С этого дня Груне не было передышки в работе, будто кто-то гонял ее по кругу. — Всю посевную Груня со своим звеном не выезжала с поля, похудела, щеки ее ввалились, остро проступили на лице скулы. Но когда она начинала думать о том, что предстоит испытать ей осенью, в глазах словно вспыхивали острые огоньки…
Выросли в лугах стога сена, июль вызванивал косами, стрекотал сенокосилками, дышал тягучим запахом вызревших, сомлевших на солнце ягод и трав, буйствовал на горных склонах яркими, в дикой своей красе альпийскими пионами.

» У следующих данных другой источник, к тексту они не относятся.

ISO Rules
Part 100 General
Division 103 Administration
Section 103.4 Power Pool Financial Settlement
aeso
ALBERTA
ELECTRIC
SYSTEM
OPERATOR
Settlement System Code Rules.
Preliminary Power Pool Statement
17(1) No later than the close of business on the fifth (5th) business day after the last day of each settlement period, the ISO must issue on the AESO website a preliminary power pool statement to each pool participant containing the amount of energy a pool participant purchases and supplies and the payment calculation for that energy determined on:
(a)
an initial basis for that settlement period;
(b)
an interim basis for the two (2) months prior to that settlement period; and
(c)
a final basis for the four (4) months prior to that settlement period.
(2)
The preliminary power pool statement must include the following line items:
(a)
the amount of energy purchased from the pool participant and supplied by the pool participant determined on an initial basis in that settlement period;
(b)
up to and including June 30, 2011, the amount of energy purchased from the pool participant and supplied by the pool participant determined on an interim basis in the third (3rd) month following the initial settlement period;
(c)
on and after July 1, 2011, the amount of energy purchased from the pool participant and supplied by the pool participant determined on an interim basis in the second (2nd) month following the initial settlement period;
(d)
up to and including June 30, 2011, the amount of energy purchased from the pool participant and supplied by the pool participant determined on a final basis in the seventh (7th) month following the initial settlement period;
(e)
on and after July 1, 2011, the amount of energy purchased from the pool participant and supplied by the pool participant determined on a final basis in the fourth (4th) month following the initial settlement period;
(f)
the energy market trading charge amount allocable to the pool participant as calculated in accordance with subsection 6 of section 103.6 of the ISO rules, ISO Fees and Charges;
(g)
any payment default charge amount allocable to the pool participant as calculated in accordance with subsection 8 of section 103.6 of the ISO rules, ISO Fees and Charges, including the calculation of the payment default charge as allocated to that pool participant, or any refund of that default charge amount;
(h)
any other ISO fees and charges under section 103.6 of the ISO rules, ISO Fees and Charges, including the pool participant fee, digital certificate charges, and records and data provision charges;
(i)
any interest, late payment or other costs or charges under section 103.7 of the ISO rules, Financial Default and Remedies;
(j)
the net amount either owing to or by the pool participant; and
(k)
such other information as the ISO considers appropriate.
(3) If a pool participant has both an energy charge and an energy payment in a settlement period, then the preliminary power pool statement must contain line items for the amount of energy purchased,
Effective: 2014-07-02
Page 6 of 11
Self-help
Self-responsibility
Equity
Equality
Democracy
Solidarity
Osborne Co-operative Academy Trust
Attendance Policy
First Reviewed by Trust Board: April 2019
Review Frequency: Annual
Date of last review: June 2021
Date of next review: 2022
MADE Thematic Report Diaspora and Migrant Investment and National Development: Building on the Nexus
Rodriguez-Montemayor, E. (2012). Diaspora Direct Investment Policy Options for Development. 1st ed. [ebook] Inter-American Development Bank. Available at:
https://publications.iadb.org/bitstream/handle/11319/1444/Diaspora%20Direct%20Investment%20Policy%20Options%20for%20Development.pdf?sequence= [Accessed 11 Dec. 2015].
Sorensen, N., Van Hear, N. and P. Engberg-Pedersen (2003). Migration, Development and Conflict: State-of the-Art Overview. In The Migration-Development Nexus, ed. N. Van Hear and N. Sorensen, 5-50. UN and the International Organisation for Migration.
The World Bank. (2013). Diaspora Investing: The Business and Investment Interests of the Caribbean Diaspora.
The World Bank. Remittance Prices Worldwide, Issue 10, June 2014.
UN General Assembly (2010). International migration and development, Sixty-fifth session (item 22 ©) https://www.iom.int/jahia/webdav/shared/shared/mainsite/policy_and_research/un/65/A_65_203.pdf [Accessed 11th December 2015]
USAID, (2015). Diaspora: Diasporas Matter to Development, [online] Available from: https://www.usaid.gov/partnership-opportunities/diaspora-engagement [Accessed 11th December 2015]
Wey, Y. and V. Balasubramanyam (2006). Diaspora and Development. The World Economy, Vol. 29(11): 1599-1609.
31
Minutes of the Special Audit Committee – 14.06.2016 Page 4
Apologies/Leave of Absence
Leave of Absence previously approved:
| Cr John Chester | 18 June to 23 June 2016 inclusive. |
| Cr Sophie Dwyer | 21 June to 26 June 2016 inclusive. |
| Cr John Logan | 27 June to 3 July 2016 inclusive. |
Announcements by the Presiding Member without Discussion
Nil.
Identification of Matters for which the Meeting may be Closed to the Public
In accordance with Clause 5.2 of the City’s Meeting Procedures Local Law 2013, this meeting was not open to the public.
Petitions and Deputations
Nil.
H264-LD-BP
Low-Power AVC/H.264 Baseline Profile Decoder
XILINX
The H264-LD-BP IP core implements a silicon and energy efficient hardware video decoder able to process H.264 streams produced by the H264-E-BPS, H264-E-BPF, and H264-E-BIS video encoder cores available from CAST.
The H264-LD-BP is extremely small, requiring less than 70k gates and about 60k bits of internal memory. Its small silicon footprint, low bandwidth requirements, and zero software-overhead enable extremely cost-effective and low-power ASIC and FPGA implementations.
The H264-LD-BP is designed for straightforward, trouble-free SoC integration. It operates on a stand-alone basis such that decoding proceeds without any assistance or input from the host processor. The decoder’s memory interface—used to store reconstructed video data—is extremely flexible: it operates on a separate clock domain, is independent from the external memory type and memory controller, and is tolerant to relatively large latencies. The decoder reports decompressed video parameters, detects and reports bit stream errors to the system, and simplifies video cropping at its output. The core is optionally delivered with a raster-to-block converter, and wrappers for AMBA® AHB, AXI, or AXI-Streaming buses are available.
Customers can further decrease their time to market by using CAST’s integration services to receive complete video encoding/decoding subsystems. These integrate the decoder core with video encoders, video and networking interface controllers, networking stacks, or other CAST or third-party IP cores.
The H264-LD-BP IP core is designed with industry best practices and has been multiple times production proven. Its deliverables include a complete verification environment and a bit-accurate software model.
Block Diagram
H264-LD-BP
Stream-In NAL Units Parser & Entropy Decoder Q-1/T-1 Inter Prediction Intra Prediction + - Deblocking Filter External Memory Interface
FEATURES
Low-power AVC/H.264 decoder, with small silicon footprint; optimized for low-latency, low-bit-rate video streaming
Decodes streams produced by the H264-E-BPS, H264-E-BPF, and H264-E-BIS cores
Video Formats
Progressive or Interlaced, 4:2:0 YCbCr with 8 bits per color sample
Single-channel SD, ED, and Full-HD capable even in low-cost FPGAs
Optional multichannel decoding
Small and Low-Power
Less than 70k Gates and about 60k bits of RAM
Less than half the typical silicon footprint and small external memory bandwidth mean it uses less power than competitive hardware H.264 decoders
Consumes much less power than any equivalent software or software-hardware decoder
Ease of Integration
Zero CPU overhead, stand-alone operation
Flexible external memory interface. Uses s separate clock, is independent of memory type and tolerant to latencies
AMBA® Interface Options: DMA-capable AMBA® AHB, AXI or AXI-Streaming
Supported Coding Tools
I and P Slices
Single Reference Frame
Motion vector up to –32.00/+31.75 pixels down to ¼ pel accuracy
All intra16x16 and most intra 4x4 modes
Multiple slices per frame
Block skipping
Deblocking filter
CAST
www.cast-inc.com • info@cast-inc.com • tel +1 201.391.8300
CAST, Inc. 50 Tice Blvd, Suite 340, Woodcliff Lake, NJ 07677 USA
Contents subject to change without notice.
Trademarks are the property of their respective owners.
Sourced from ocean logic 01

Наливались медовой желтизной хлеба.
Пшеница на Грунином участке выдалась густая, высокая, хоть бросайся по ней вплавь, — собрали по двадцать центнеров с гектара!
И не успела еще отшуметь колхозная страда, как Груня выбрала участок из-под яровых хлебов, шедших по пласту, с наиболее высокой стерней.
Всем звеном уносили с поля солому, очищали его от сорняков.
Как-то под вечер Варвара, поднимавшая зябь в соседнем колхозе, завернула на Грунин участок, притянув на прицепе дисковую борону и дисковую сеялку. Продисковав в два следа крест-накрест бороной, она посеяла пшеницу шахматным способом, как того требовала Груня.
Варвара работала с каким-то остервенением, круто осаживая машину на поворотах. Когда трактористка собралась уезжать, Груня подошла к ней, с тревогой вглядываясь в бледное, осунувшееся лицо, темные, настороженные глаза.